When Lange returns to Philly to find his former employer has gone "tits up," he feels "vindicated." “I had,” he realizes, "the whole world by the balls." (His drawing of himself in this moment even radiates "heroic.") At first, this reaction seems puzzling, unprepared for, not prefigured by plotting convention. But it is consistent with the moment-to-moment cosmology Lange’s art may be said to express. If, as he’s experienced, disappearance is the ordering principle of the universe, why not exalt whenever the chance for exaltation is served?

Lange works from a desire to share an I-have-been-where-you-have-not consciousness. This calling comes not from a self expanded by treks into previously unexplored geographic terrain. His mind has not been blasted into epiphany by war or revolution. Nor is he interested in recounting his triumph over tub loads of childhood abuse. What brings Lange to the page is a realization that his day-to-day doings, which would cause most folk to drop their doughnuts, are as ordinary to him as one-hour commutes are to them. Lange seems interested both by the extraordinariness of what his clock’s cycle brings, as well as documenting his, more or less, indifference to it.

Paramount among his deviancies is the H. It doesn’t seem to have led him into his life’s corners but, like Georges Bataille, was something he picked up when he arrived there. Either way, Lange's matter-of-fact acceptance of smack is a defining statement. While the sensationalistic sex-and-drugs angle to Lange's work may account for its initial appeal (and probably attract most of his audience), it is this non-judgmental aspect which gives Trim depth and causes it to linger in one’s thoughts.

54cc4a3d269e9_161150nTake the previously mentioned “Dog and Kitty.” Its eponymous cental characters are a “scruffy” “burn out” and his 16-year-old girl friend, drug dealers whom Lange meets through junkie friends. Dog and Kitty are into guns, Nazi porn, bestiality, and walking around in Grouch Marx glasses and false nose-and-mustaches. Their business aspirations include a basement marijuana farm, following Phish around the country to sell dope to hippies, and offering Kitty’s services for $50 (“No fag shit”) gang bangs. Dog’s proudest achievement is having killed some “Spick” who tried to rob the liquor store in which he worked. This is quite a CV, but Lange’s only judgment is that “For scumbags... (they) were pretty trustworthy.” And at story’s end, when he learns that they have broken up, his reaction is to lament, “If Dog and Kitty can’t make it, who can?”

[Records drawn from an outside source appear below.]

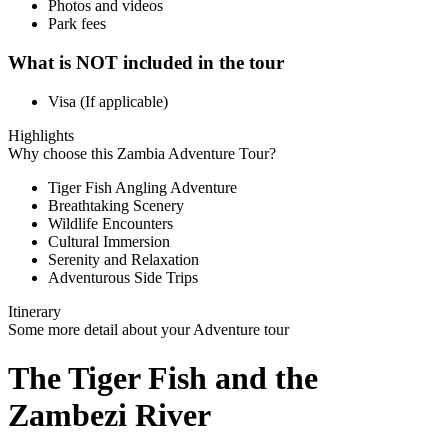
Photos and videos
Park fees
What is NOT included in the tour
Visa (If applicable)
Highlights
Why choose this Zambia Adventure Tour?
Tiger Fish Angling Adventure
Breathtaking Scenery
Wildlife Encounters
Cultural Immersion
Serenity and Relaxation
Adventurous Side Trips
Itinerary
Some more detail about your Adventure tour
The Tiger Fish and the
Zambezi River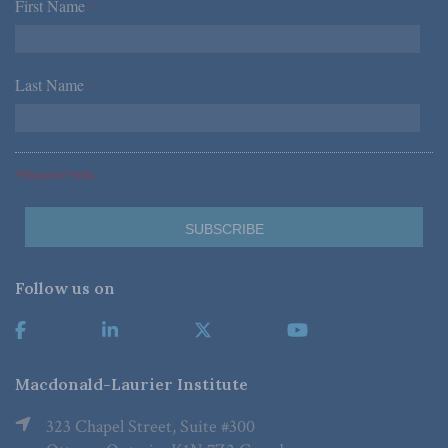
First Name
*
Last Name
*
*Required Fields
Follow us on
Macdonald-Laurier Institute
323 Chapel Street, Suite #300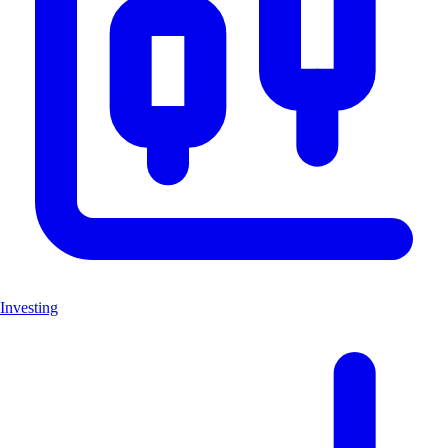
Investing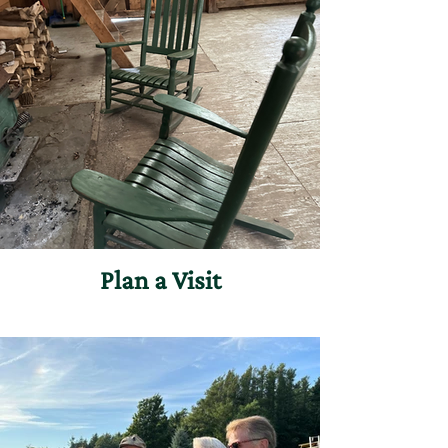
Plan a Visit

Yeah, you can say that’s irony talking. Or you can argue Lange’s just burnishing his own deprav-cred. But I prefer a more generous response. My point is, people like Dog and Kitty are out there. (A smaller point is that, aside from the fellow robbing the liquor store, there’s no report of them harming anyone. Victimless crime ‘n’ all that, y’know; so to semi-quote Rodney King,can’t we be Libertarians together?) With that in mind, note that the way to bodhichitta, according to the Buddhist nun Pema Chodron, is not to move out of the world onto mountaintops, metaphoric or literal, but to sink into its depths. “Instead of transcending the suffering of all creation...,” she writes in When Things Fall Apart, “move toward the turbulence... jump into it... slide into it... explore the reality... of insecurity and pain...” Only by taking in others’ suffering, feeling compassion for them, and recognizing one’s kinship with all beings, is spiritual awakening achieved.

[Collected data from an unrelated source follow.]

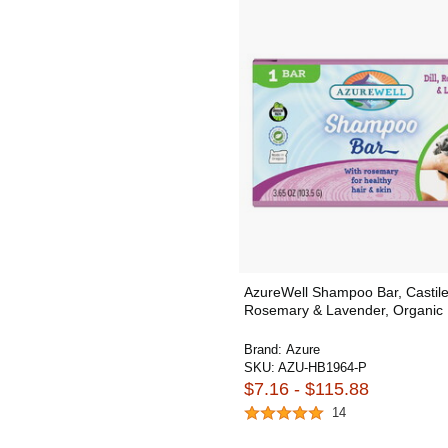
AzureWell Shampoo Bar, Castile
Rosemary & Lavender, Organic
Brand:
Azure
SKU:
AZU-HB1964-P
$7.16 - $115.88
14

I’m not sure Chodron had drug-addicted, Nazi porn-viewing, RK-47 packing, group (“No fag shit”) sex soliciting, German shepherd- wooers in mind; but Dog and Kitty seem about as depth-dwelling as you can get. Which suggests Lange just may have more Buddha nature going for him than most. At the least, he draws like the devil and writes with a key to vaults of thought that can keep you up nights, reconsidering assumptions.